Wave good-bye to your 60% gross margins!Michael Dell is on the warpath, seeking to revive Dell's flagging fortunes.
Written by Robin Harris, Contributor

Wave good-bye to your 60% gross margins! Michael Dell is on the warpath, seeking to revive Dell's flagging fortunes. Storage, with its 60% gross margins, is ripe for the plucking through commoditization. And who knows more about commoditizing IT than Michael Dell?

Right, the $1.4 billion acquisition of EqualLogic. Anything else? You probably know you can buy low-end EMC Clariion storage at Dell, along with Dell's own PowerVault systems. Plus the EqualLogic systems, notable for providing almost every software feature you're likely to ever need, all for one package price. But there's more.

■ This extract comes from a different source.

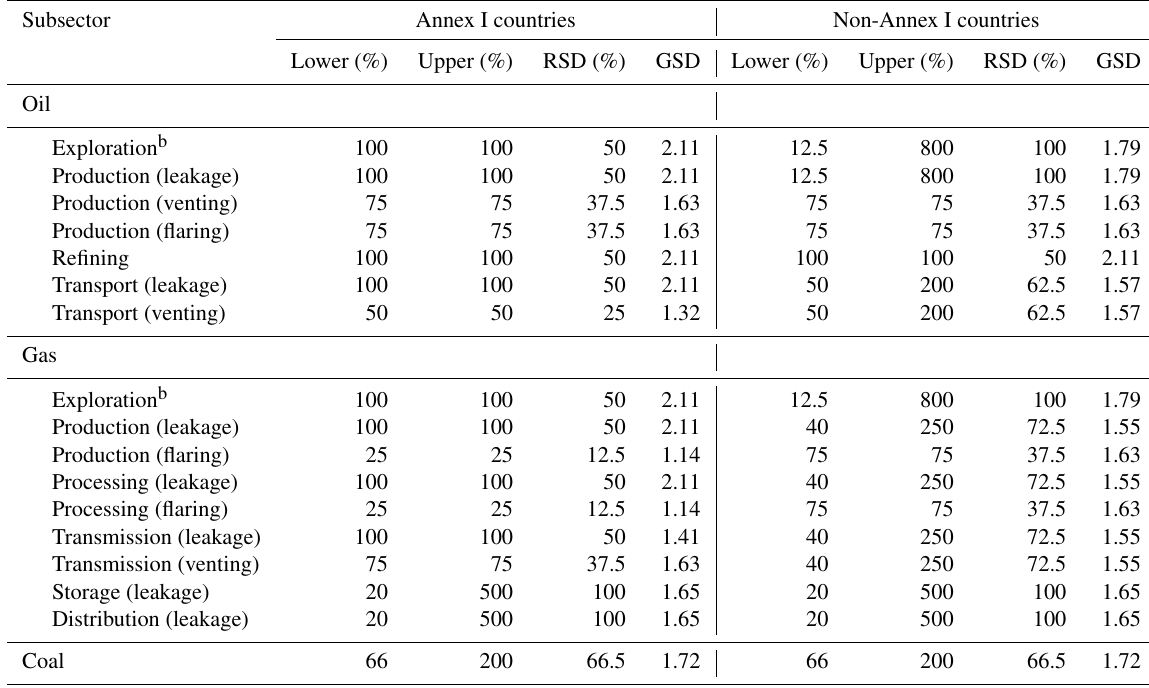
Table 1. Uncertainty ranges for IPCC emission factors and corresponding error standard deviations a .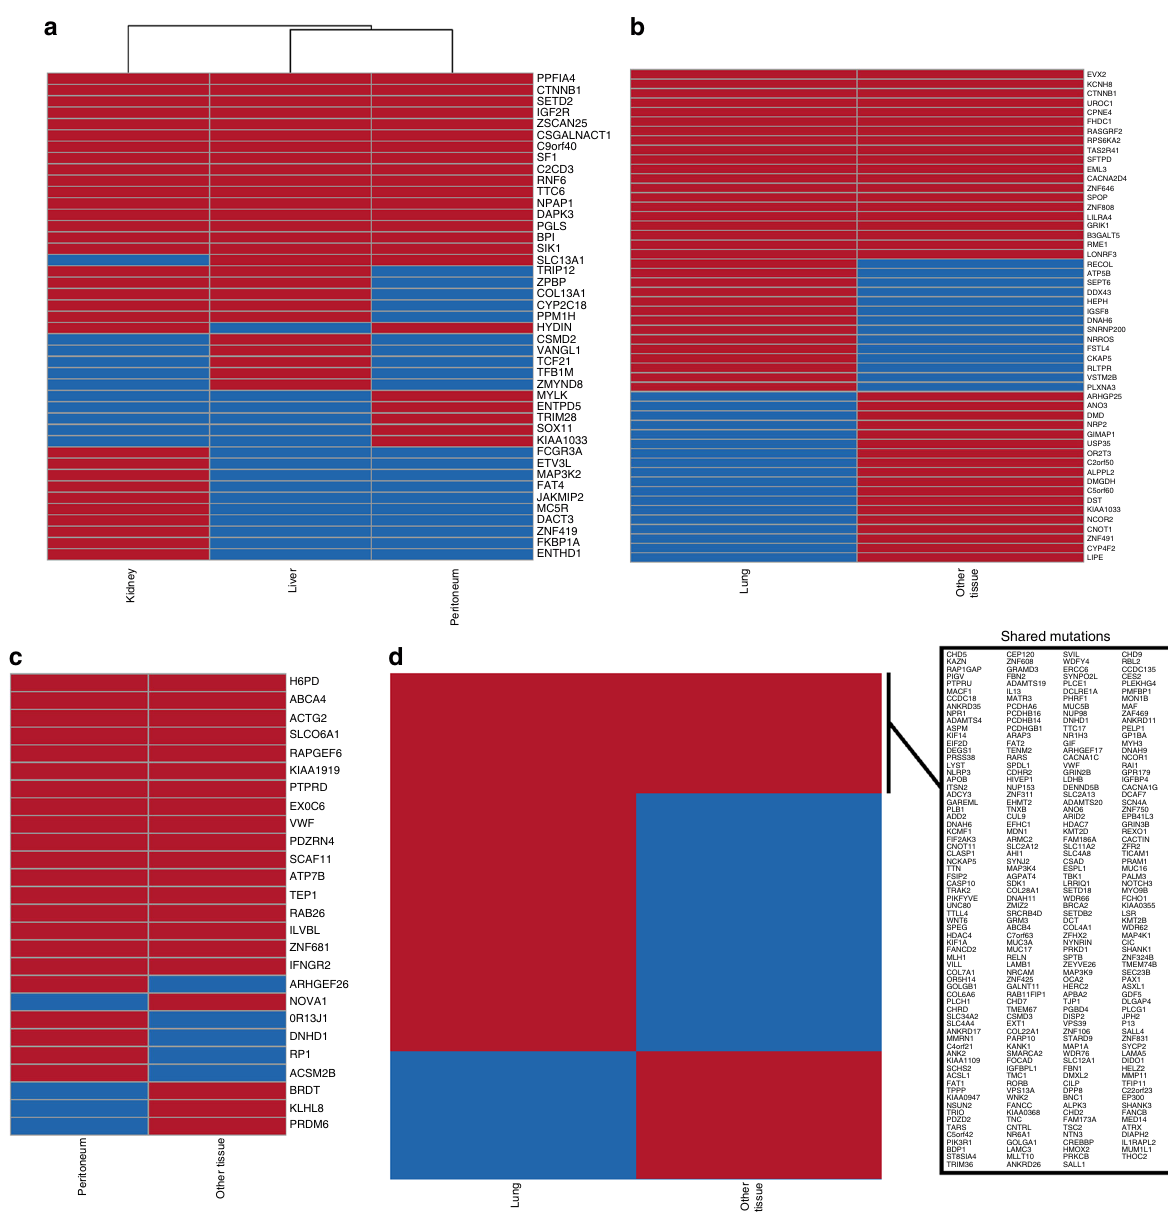
Fig. 3 Different metastatic ACC sites within the same patient are predominantly homogenous. Heatmap and clustering of the total number of overlapping and non-overlapping variants within the genes that are mutated in multiple tumor sites from each patient ( a – d ). The list of genes with shared mutations between lung and other tissue in the hypermutated patient ( d ) were shown in a box. Red bar in the heatmap indicates the gene is mutated, whereas the blue represents that the corresponding gene is wild-type in each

Build a Dell supercomputer? For example, HPC clusters and storage. Stanford created a 1,696 core supercomputer cluster, for their Flow Physics lab. Dell's Advanced Systems Group put it together.

Fitted with Infiniband and the Linux cluster Rocks+ distro, high-performance Panasas parallel file storage and a jazzy visualization wall, you'd never guess little old Dell could do this. Dell sells all the products including the Panasas gear.

Eat your hearts out, gamers.

More cluster storage Dell also resells the little-known Ibrix cluster storage software. Slap it on a bunch of Dell servers and you can have a powerful NAS infrastructure for enterprise use.

But that's not all. Rumor has it that Dell is working on a high-density storage box - like 48 drives in the chassis - to complement its cluster offerings. Mr. Dell wants to take on the current $10/GB storage array business.

It is about time. Storage is a fat target.

Update: The first commenter is skeptical about Dell's ability to sell complex storage. But that is part of the change in high-end storage: products that are much easier to configure, install and manage. Especially those that use Ethernet interconnects and self-discovering cluster software. A new cluster can be up in a few minutes. That ease of translates into fewer support headaches and is perfect for Dell's business model.

Comments welcome, of course. Disclosure: I've done consulting with Panasas.